** start of Reading text **

I want to read through a text file and partition each line into the following three variables. Each variable must be defined, although it might be equal to the empty string.
$a1code
: all characters up to and not including the first non-escaped percent sign. If there is no non-escaped percent sign, this is the entire line. As we see in the example below, this also could be the empty string in a line where the following two variables are non-empty.$a2boundary
: the first non-escaped percent sign, if there is one.$a3cmnt
: any characters after the first non-escaped percent sign, if there is one.The script below accomplishes this but requires several lines of code, two hashes, and a composite regex, that is, 2 regex combined by |
.

** end of Reading text **
** start of Information provided **

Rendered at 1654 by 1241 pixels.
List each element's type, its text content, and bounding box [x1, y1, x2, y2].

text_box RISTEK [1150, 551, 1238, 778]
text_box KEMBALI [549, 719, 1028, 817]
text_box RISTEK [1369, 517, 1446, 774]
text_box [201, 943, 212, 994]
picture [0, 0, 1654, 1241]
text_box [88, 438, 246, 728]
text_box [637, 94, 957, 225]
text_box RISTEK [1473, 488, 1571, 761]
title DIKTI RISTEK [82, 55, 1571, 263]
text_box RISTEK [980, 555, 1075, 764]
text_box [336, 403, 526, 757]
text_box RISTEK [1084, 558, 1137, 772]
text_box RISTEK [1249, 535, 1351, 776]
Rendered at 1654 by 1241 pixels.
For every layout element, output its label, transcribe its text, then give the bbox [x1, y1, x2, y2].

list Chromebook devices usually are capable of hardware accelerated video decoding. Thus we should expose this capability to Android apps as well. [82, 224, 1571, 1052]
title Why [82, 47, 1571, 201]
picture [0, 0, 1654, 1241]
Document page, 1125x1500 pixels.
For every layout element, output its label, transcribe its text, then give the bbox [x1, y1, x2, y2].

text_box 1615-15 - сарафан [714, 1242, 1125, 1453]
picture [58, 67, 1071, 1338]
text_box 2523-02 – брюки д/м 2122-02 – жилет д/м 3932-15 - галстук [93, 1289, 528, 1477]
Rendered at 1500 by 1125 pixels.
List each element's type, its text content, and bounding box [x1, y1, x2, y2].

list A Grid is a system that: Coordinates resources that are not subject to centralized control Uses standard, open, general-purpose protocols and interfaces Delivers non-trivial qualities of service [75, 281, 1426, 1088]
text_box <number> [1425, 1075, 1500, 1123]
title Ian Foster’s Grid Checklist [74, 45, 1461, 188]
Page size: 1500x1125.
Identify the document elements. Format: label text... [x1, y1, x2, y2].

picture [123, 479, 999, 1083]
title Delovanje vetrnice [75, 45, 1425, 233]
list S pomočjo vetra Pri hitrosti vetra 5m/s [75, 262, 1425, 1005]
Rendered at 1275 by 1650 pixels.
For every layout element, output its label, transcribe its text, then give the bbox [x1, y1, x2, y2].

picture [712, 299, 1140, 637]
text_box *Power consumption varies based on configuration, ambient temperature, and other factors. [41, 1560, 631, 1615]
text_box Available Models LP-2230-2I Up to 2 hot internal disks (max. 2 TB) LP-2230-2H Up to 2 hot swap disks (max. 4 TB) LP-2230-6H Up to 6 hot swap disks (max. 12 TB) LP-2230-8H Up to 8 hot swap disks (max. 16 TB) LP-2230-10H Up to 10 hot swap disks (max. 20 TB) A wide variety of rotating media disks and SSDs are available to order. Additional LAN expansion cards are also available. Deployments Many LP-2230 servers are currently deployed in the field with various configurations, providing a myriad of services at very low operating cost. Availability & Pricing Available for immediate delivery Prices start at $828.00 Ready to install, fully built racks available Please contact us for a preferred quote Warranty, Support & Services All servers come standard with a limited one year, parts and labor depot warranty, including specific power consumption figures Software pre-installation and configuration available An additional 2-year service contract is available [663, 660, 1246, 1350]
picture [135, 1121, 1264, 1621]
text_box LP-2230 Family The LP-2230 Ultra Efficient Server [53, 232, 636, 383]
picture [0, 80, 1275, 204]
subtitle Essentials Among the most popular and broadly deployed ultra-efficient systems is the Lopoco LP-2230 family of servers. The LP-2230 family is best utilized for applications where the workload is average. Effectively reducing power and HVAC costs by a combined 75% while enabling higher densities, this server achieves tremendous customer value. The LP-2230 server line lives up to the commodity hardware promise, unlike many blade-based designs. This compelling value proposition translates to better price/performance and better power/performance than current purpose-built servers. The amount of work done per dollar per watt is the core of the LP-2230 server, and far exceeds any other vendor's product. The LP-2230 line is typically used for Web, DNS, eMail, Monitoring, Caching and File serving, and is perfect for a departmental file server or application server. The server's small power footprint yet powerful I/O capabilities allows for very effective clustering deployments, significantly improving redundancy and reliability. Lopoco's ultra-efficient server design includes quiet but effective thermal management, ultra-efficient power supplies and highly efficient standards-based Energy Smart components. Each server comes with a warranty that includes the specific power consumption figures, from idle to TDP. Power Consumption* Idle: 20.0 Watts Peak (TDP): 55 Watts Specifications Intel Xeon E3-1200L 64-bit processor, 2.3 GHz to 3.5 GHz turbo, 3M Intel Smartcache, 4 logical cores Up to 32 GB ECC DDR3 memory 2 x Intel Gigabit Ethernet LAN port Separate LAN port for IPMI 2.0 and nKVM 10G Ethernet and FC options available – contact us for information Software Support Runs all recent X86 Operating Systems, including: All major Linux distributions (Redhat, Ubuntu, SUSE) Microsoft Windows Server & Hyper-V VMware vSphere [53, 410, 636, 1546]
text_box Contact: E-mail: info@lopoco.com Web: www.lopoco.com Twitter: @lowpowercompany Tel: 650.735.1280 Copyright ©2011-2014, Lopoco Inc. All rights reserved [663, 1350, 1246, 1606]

** end of Information provided **

## Exercise prompt
Can you carry on the text about splitting each line at the first non-escaped percent sign, starting right after its last sentence?

## Task answer
The composite seems necessary because the first clause,
(?<a1code>.*?)(?<a2boundary>(?<!\\)%)(?<a3cmnt>.*)
does not match a line that is pure code, no comment.
Is there a more elegant way, using a single regex and fewer steps?
In particular, is there a way to dispense with the %match
hash and somehow
fill the %+
hash with all three three variables in a single step?
#!/usr/bin/env perl
use strict; use warnings;
print join('', 'perl ', $^V, "\n",);
use Data::Dumper qw(Dumper); $Data::Dumper::Sortkeys = 1;
my $count=0;
while(<DATA>)
{
$count++;
print "$count\t";
chomp;
my %match=(
a2boundary=>'',
a3cmnt=>'',
);
print "|$_|\n";
if($_=~/^(?<a1code>.*?)(?<a2boundary>(?<!\\)%)(?<a3cmnt>.*)|(?<a1code>.*)/)
{
print "from regex:\n";
print Dumper \%+;
%match=(%match,%+,);
}
else
{
die "no match? coding error, should never get here";
}
if(scalar keys %+ != scalar keys %match)
{
print "from multiple lines of code:\n";
print Dumper \%match;
}
print "------------------------------------------\n";
}
__DATA__
This is 100\% text and below you find an empty line.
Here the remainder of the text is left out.